Allow and permit can be followed by an object, and optionally, a verb or another object:

Until recently, the club would not allow women to enter.
Until recently, the club would not permit women to enter.

Let needs a different construction; the object is followed by an infinitive without to:

Until recently, the club would not let women enter.
Please let me know urgently.

Note the use of allow to politely introduce something you want to say:

Allow me to point out that ...
Allow me to introduce myself. My name is ...

If you allow for problems, extra expenses etc. you include extra time or money to be able to deal with them:

If you are self-employed, do not forget to allow for tax and national insurance.

To enable means 'to make something possible'; Allow also has this meaning as in:

During the 19th Century road and rail transport allowed/enabled commerce to expand.
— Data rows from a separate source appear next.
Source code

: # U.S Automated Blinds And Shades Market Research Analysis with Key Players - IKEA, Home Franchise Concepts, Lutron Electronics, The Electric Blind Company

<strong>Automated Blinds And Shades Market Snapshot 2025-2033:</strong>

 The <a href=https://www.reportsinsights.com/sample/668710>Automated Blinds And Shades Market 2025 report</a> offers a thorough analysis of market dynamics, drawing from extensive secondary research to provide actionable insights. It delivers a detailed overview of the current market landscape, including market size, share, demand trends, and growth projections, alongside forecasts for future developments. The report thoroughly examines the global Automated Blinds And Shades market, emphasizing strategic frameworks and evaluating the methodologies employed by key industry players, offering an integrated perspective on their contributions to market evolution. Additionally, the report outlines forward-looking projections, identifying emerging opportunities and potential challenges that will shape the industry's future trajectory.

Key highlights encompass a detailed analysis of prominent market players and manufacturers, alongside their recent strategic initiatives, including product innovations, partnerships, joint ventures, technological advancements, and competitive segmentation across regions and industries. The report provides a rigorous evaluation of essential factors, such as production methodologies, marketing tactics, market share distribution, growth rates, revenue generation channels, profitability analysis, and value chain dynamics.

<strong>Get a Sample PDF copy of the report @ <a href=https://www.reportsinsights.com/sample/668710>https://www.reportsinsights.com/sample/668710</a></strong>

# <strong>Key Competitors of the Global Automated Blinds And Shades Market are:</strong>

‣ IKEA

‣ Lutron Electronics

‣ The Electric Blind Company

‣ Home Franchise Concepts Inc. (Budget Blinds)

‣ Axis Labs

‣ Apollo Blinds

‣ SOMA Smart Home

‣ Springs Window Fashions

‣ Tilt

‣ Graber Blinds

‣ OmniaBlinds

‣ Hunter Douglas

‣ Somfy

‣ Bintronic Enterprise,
Enable is often preferable if there is no idea of 'permission':

A rights issue enabled the company to raise extra capital.
A word processor enables a secretary to type faster than on a typewriter.

Note that these verbs must be followed by a personal object before an infinitive. We cannot say:

Our round-the-clock service enables/permits/allows to satisfy demand.

The correct version is:

Our round-the-clock service enables/permits/allows us to satisfy demand.
 

Overused Words

24 Mar 2019

Overused words are words such as nice, got and OK which some people use to refer to many things. For example:

  • Nice
It was really nice of you to send me such nice birthday greetings. I had a nice birthday party. The weather was nice, the food was nice and all the guests were also very nice.
  • Got

John got up early this morning. He got to the bakery to get some croissants. When he got there, he found that he'd got no money on him.

  • OK
OK, may I make a request? OK. Here are some ideas that I think would be OK for the upcoming marketing plan. So, if it is OK with you, I'd like you to tell me which particular one is OK to go with. OK?

Overused words should be avoided because you can usually another word that is more precise and closer to the meaning you intended. Compare the sentence above with those below:

  • Words to replace nice
It was really kind of you to send me such sincere birthday greetings. I had an enjoyable birthday party. The weather was pleasant, the food was delicious and all the guests were very friendly.
  • Words to replace got
John woke up early this morning. He walked to the bakery to buy some croissants. When he arrived, he found that he had no money on him.
  • Words to replace OK
Right, may I make a request? Very well! Here are some ideas that I think would be effective for the upcoming marketing plan. So, if it is agreeable with you, I'd like you to tell me which particular one is suitable to go with. All right?

So using vague words like nice, got and OK could be considered lazy in certain contexts. Think about what you really mean and try to use more precise language.